Brute-force exact nearest-neighbour search for the iQDB vector database. FlatIndex scans every stored vector on every query — that is the point. It is the ground-truth implementation that every approximate index (HNSW, IVF) is measured against via recall@k, and it is fast enough to be the right choice in its own right for small corpora where graph or partition overhead is not justified.

It is also the first and simplest consumer of the iqdb_index::Index trait, so it doubles as that trait’s design validation.

§Design

  • Storage is four parallel Vecs of length len() — the row payloads Vec<Arc<[f32]>>, the ids Vec<VectorId>, the optional per-row metadata Vec<Option<Metadata>>, and a monotonic insertion-sequence number Vec<u64> — plus a HashMap<VectorId, usize> mapping each live id to its current position. The map keeps the duplicate check on insert and the lookup on delete O(1) regardless of corpus size.
  • Zero-copy insert. The row payload is an Arc<[f32]> taken by value: FlatIndex stores the caller’s Arc verbatim and never allocates a fresh [f32] buffer. A consumer that also keeps the vector in its own record store shares one underlying allocation with the index instead of paying for a copy.
  • One ordering invariant. All distance math is delegated to iqdb_distance::compute_batch — flat never reimplements a metric. For DistanceMetric::DotProduct the raw inner product (larger is more similar) is negated at the boundary so Hit::distance is always smaller-is-nearer, the same contract across all five metrics.
  • Bounded top-k. Selection uses a max-heap of size k keyed by (distance, seq) via f32::total_cmp, so it is O(n log k), NaN-safe, and deterministic: ties break on insertion order (lower sequence number wins).
  • Filter-first. A metadata filter is evaluated before distance computation, so a selective filter skips distance work in proportion to how much it rejects.

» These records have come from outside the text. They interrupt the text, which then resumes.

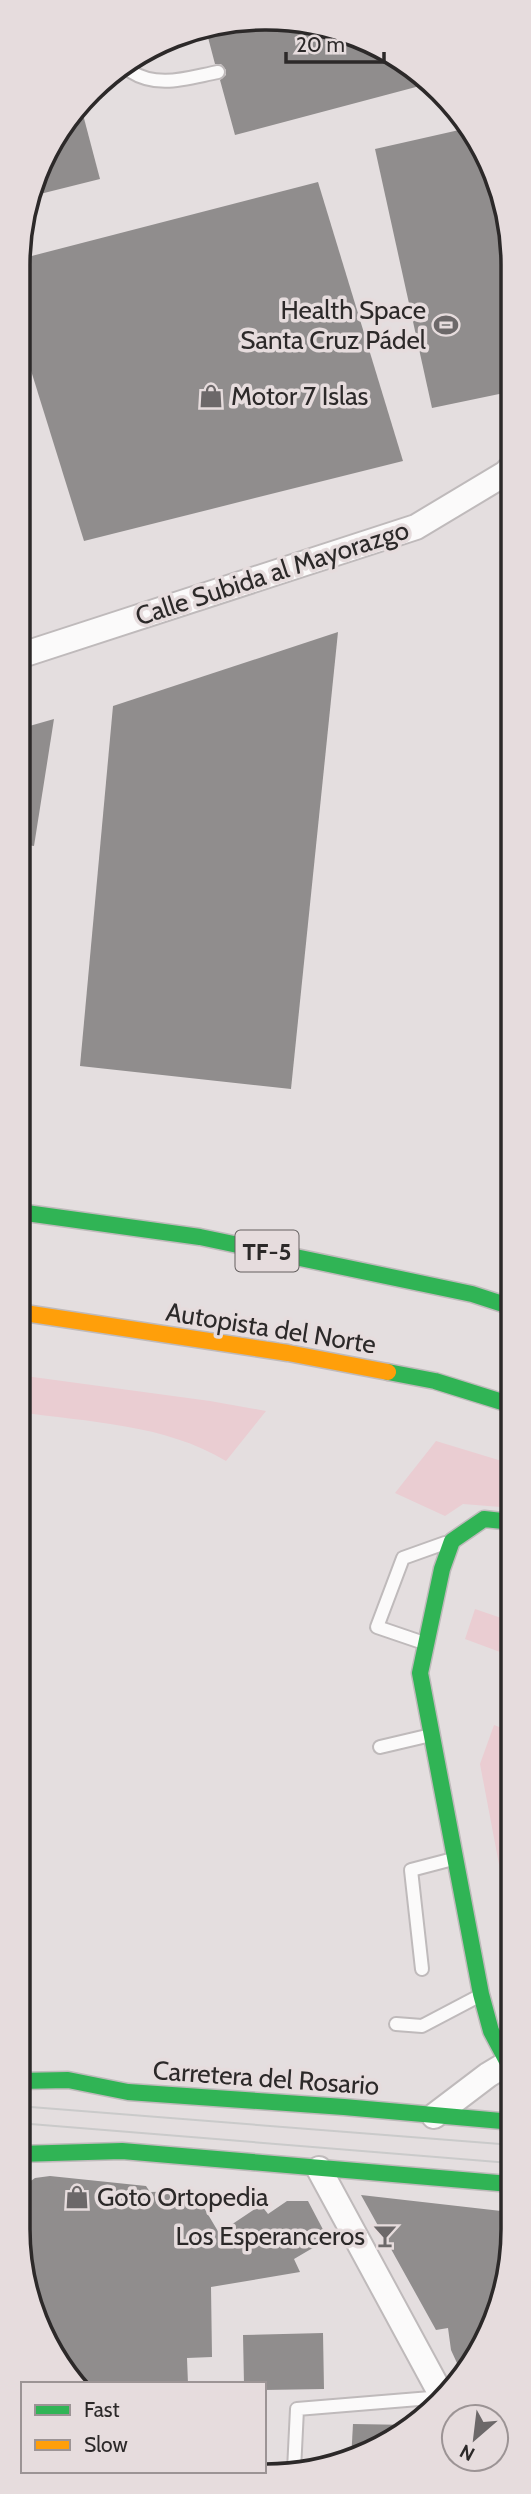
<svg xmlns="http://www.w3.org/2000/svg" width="531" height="2494" font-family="Cabin,sans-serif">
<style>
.green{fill:#eacdd2}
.building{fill:#908d8d}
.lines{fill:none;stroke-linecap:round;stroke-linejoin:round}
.lane-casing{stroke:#bfbabb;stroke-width:16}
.street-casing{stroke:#bfbabb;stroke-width:28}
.fast-casing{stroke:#bfbabb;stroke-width:19}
.slow-casing{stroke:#bfbabb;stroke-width:19}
.lane{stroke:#fbfafa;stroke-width:12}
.street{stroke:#fbfafa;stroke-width:24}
.fast{stroke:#30b455;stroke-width:16}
.slow{stroke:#ff9f0a;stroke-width:16}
.tram{stroke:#cacaca;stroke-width:2}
.labels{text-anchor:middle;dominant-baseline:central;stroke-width:7;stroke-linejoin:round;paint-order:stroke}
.shield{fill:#e6dcdd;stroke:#645f5f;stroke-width:2}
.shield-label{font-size:24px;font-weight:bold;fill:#2c2929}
.poi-label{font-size:26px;fill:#2c2929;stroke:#e6dcdd;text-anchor:end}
.street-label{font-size:26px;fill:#2c2929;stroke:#e6dcdd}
.rim{fill:none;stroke:#2c2929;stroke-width:3.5}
</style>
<rect width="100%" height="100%" fill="#e4dedf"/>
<!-- green -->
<g class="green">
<path d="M18,1375L210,1401L266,1411L226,1461C165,1424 88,1422 18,1412Z"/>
<path d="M436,1441L512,1464V1508L463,1504L445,1516L395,1493Z"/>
<path d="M475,1609L510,1621L500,1652L465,1639Z"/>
<path d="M494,1725L512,1732V1881L502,1880L480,1764Z"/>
</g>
<!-- building -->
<g class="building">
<path d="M297,20L375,43L431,83L235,135L220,80L226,75V70L221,64H215L205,26Z"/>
<path d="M81,107L100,179L32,196L51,142Z"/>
<path d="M468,128L488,156L513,249V391L432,408L375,149Z"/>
<path d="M318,182L403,461L84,541L19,332L20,259Z"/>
<path d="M338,632L291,1089L80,1066L113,706Z"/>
<path d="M54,719L34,846L19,844V729Z"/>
<path d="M50,2176L146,2186L150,2192L194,2191L219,2233L261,2205L268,2214L287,2201H308L328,2239L294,2259L300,2272L211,2287L212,2357L187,2358L188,2384H77L36,2323L18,2229V2190L35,2178Z"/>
<path d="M361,2195L511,2212V2260L480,2352L462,2374L451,2350L448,2328L436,2330Z"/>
<path d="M323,2333L324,2389L264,2390V2384H244L243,2335Z"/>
<path d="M353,2424L412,2425L351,2460Z"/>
</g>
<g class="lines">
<!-- lane casing -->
<g class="lane-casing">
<g id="lane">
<path d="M128,62L130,71C158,89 187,78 218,72"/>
<path d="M424,1643L377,1627L403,1558L445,1543"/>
<path d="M380,1747L431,1735"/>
<path d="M422,1969L411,1870L453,1859"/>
<path d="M396,2024L422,2026L479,1996"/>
<path d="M294,2470L297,2409L443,2397"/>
</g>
</g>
<!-- street casing -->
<g class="street-casing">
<g id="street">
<path d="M19,656L416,527L506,473L513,465"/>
<path d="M434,2116L488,2075L508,2063"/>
<path d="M319,2169L443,2398"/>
</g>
</g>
<!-- fast casing -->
<g class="fast-casing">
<g id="fast">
<path d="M19,1212L200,1237L472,1294L512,1307"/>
<path d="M388,1372L435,1381L512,1405"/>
<path d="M512,1522L484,1519L452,1541L442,1569L420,1673L481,1994L491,2031L508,2063L512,2061"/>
<path d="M18,2081L68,2080L128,2092L344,2107L512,2122"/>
<path d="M18,2154L122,2151L511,2184"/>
</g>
</g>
<!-- slow casing -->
<g class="slow-casing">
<path id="slow" d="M18,1312L288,1353L388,1372"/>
</g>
<!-- lane -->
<use href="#lane" class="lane"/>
<!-- street -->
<use href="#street" class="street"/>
<!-- fast -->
<use href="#fast" class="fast"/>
<!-- slow -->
<use href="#slow" class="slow"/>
<!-- tram -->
<g class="tram">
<path d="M18,2106L512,2145"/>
<path d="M18,2123L511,2163"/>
</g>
</g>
<!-- icons -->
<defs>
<g id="stadium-bare" transform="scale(1.89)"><path d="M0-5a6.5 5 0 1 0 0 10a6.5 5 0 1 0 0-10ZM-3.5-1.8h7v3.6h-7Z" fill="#6c6869" stroke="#e6dcdd" stroke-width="2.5" paint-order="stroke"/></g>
<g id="shop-bare" transform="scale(1.89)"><path d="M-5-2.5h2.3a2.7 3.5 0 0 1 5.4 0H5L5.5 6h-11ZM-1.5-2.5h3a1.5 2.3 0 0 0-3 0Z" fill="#6c6869" stroke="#e6dcdd" stroke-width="2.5" paint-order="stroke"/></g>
<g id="bar-bare" transform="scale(1.89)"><path d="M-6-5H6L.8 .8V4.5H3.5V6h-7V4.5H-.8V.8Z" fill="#6c6869" stroke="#e6dcdd" stroke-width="2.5" paint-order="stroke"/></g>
</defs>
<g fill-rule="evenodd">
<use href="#stadium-bare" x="446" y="325"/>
<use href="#shop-bare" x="211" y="396"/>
<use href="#shop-bare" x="77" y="2197"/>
<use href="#bar-bare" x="385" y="2236"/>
</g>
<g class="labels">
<!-- shield labels -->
<rect class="shield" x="235.5" y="1230.5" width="63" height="41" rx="5"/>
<g class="shield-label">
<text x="267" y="1251">TF-5</text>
</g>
<!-- poi labels -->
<g class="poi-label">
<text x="426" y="310">Health Space<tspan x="426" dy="30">Santa Cruz Pádel</tspan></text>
<text x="231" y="396" text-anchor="start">Motor 7 Islas</text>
<text x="97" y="2197" text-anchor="start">Goto Ortopedia</text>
<text x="365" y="2236">Los Esperanceros</text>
</g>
<!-- street labels -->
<g class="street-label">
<text transform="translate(272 573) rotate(-18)">Calle Subida al Mayorazgo</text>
<text transform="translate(271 1328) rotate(9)">Autopista del Norte</text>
<text transform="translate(266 2078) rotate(4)">Carretera del Rosario</text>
</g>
</g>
<!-- crop -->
<path d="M0 0H531V2494H0ZM265 30H266A235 235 0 0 1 501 265V2229A235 235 0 0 1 266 2464H265A235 235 0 0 1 30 2229V265A235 235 0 0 1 265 30Z" fill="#e6dcdd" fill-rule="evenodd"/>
<path class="rim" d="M265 30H266A235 235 0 0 1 501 265V2229A235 235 0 0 1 266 2464H265A235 235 0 0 1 30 2229V265A235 235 0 0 1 265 30Z"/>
<!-- legend -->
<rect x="21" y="2382" width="245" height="91" fill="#e6dcdd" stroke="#9c9495" stroke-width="2"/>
<rect x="35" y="2405" width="35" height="10" fill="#30b455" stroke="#9c9495" stroke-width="2"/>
<text x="84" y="2417" font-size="21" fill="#2c2929">Fast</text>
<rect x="35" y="2440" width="35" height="10" fill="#ff9f0a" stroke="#9c9495" stroke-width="2"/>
<text x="84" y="2452" font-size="21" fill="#2c2929">Slow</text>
<!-- north arrow -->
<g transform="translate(475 2438) rotate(208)"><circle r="33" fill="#e6dcdd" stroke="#9c9495" stroke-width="2"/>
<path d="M0-5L12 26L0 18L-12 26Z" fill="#6c6869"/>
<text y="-10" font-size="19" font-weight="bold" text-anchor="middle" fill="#2c2929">N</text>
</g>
<!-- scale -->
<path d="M286 52v10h98v-10" fill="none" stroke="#2c2929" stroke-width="3.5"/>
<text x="296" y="52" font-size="21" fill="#2c2929" stroke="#e6dcdd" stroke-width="5" paint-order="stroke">20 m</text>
</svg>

§Optional parallel feature

The parallel feature adds a rayon-backed chunked distance scan for large corpora. The sequential path is the correctness baseline; the parallel path produces byte-identical results (enforced by tests/parallel_equivalence.rs).

§Example

use std::sync::Arc;

use iqdb_flat::{FlatConfig, FlatIndex};
use iqdb_index::{Index, IndexCore};
use iqdb_types::{DistanceMetric, SearchParams, VectorId};

let mut idx = FlatIndex::new(2, DistanceMetric::Euclidean, FlatConfig)?;
idx.insert(VectorId::from(1u64), Arc::<[f32]>::from(&[0.0, 0.0][..]), None)?;
idx.insert(VectorId::from(2u64), Arc::<[f32]>::from(&[3.0, 4.0][..]), None)?;
idx.insert(VectorId::from(3u64), Arc::<[f32]>::from(&[1.0, 0.0][..]), None)?;

let hits = idx.search(&[0.0, 0.0], &SearchParams::new(2, DistanceMetric::Euclidean))?;
assert_eq!(hits.len(), 2);
assert_eq!(hits[0].id, VectorId::U64(1));
assert_eq!(hits[1].id, VectorId::U64(3));

Structs§

FlatConfig
Configuration for FlatIndex::new.
FlatIndex
Brute-force exact nearest-neighbour index.
Hit
One result of a similarity search: a matched record and its distance.

Constants§

VERSION
The version of this crate, taken from Cargo.toml at compile time.